**EXTRACT TO READ**
▼
Arborescences of covering graphs

Chepuri, Sunita; Dowd, CJ; Hardt, Andrew; Michel, Gregory; Zhang, Sylvester W.; Zhang, Valerie

doi:10.5802/alco.212

Chepuri, Sunita ¹; Dowd, CJ ²; Hardt, Andrew ³; Michel, Gregory ³; Zhang, Sylvester W.³; Zhang, Valerie ²

¹ University of Michigan Department of Mathematics 2074 East Hall 530 Church St. Ann Arbor MI 48109, USA
² Harvard University Department of Mathematics Science Center Room 325 1 Oxford Street Cambridge MA 02138, USA
³ University of Minnesota School of Mathematics 127 Vincent Hall 206 Church St. SE Minneapolis MN 55414, USA

Algebraic Combinatorics, Volume 5 (2022) no. 2, pp. 319-346.
▲
**OBJECTIVE 1**
What DOI is given in the entry on arborescences of covering graphs?
**OBJECTIVE 2**
Can you print everything in the entry on arborescences of covering graphs from "doi:10.5802/alco.212" down to "2, pp. 319-346."?
**OBJECTIVE 3**
Can you rewrite the paragraph of the entry on arborescences of covering graphs that begins "¹ University of Michigan" as a short list, keeping each institution, department and city?

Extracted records
▼
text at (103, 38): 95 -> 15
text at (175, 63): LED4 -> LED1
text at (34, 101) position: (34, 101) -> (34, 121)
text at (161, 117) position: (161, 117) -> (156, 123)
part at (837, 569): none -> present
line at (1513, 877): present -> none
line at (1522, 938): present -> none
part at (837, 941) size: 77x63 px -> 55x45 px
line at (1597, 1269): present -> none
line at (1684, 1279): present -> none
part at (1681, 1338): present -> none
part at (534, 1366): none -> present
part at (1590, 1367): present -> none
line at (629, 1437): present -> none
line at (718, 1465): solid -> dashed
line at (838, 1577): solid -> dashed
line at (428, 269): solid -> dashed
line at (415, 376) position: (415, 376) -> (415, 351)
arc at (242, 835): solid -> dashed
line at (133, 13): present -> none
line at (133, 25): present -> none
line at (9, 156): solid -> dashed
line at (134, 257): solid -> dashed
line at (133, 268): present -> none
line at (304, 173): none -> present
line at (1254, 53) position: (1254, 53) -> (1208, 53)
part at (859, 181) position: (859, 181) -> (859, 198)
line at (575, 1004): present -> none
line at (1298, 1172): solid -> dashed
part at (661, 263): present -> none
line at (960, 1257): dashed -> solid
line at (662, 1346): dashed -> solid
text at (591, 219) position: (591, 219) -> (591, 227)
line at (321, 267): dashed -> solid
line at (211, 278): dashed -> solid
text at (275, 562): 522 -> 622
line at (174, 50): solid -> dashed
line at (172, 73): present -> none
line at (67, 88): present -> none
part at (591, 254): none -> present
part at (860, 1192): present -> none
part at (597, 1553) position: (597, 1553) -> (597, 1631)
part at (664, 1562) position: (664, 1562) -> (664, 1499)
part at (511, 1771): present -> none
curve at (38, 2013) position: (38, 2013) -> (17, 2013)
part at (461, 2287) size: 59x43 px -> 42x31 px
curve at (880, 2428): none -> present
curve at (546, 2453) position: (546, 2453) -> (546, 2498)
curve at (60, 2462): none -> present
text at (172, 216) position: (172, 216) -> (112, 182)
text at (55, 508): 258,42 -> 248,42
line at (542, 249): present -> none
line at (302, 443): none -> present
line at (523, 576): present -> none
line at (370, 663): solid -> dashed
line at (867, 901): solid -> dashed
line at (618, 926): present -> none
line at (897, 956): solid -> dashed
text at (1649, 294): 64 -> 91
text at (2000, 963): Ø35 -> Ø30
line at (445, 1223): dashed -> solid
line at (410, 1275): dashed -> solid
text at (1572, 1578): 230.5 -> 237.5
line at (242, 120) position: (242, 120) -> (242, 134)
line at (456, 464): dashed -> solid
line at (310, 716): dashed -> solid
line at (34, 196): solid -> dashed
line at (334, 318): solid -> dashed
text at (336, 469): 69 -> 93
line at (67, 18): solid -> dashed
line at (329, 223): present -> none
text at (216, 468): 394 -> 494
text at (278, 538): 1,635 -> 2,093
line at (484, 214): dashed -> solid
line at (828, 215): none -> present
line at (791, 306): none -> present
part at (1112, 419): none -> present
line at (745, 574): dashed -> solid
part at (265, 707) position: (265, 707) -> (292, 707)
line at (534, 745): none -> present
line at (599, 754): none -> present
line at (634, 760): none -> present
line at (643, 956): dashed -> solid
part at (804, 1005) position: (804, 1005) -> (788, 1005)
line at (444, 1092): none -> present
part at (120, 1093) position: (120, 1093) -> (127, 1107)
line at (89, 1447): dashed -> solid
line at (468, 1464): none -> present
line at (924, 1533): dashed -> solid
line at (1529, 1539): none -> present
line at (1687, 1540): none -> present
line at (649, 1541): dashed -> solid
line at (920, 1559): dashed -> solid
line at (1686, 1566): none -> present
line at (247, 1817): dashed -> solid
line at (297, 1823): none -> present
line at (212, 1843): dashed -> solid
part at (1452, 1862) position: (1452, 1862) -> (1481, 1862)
▲
**EXERCISE SOLUTION 1**
doi:10.5802/alco.212

**EXERCISE SOLUTION 2**
doi:10.5802/alco.212

Chepuri, Sunita ¹; Dowd, CJ ²; Hardt, Andrew ³; Michel, Gregory ³; Zhang, Sylvester W.³; Zhang, Valerie ²

¹ University of Michigan Department of Mathematics 2074 East Hall 530 Church St. Ann Arbor MI 48109, USA
² Harvard University Department of Mathematics Science Center Room 325 1 Oxford Street Cambridge MA 02138, USA
³ University of Minnesota School of Mathematics 127 Vincent Hall 206 Church St. SE Minneapolis MN 55414, USA

Algebraic Combinatorics, Volume 5 (2022) no. 2, pp. 319-346.

**EXERCISE SOLUTION 3**
- ¹ University of Michigan, Department of Mathematics, Ann Arbor, MI, USA
- ² Harvard University, Department of Mathematics, Cambridge, MA, USA
- ³ University of Minnesota, School of Mathematics, Minneapolis, MN, USA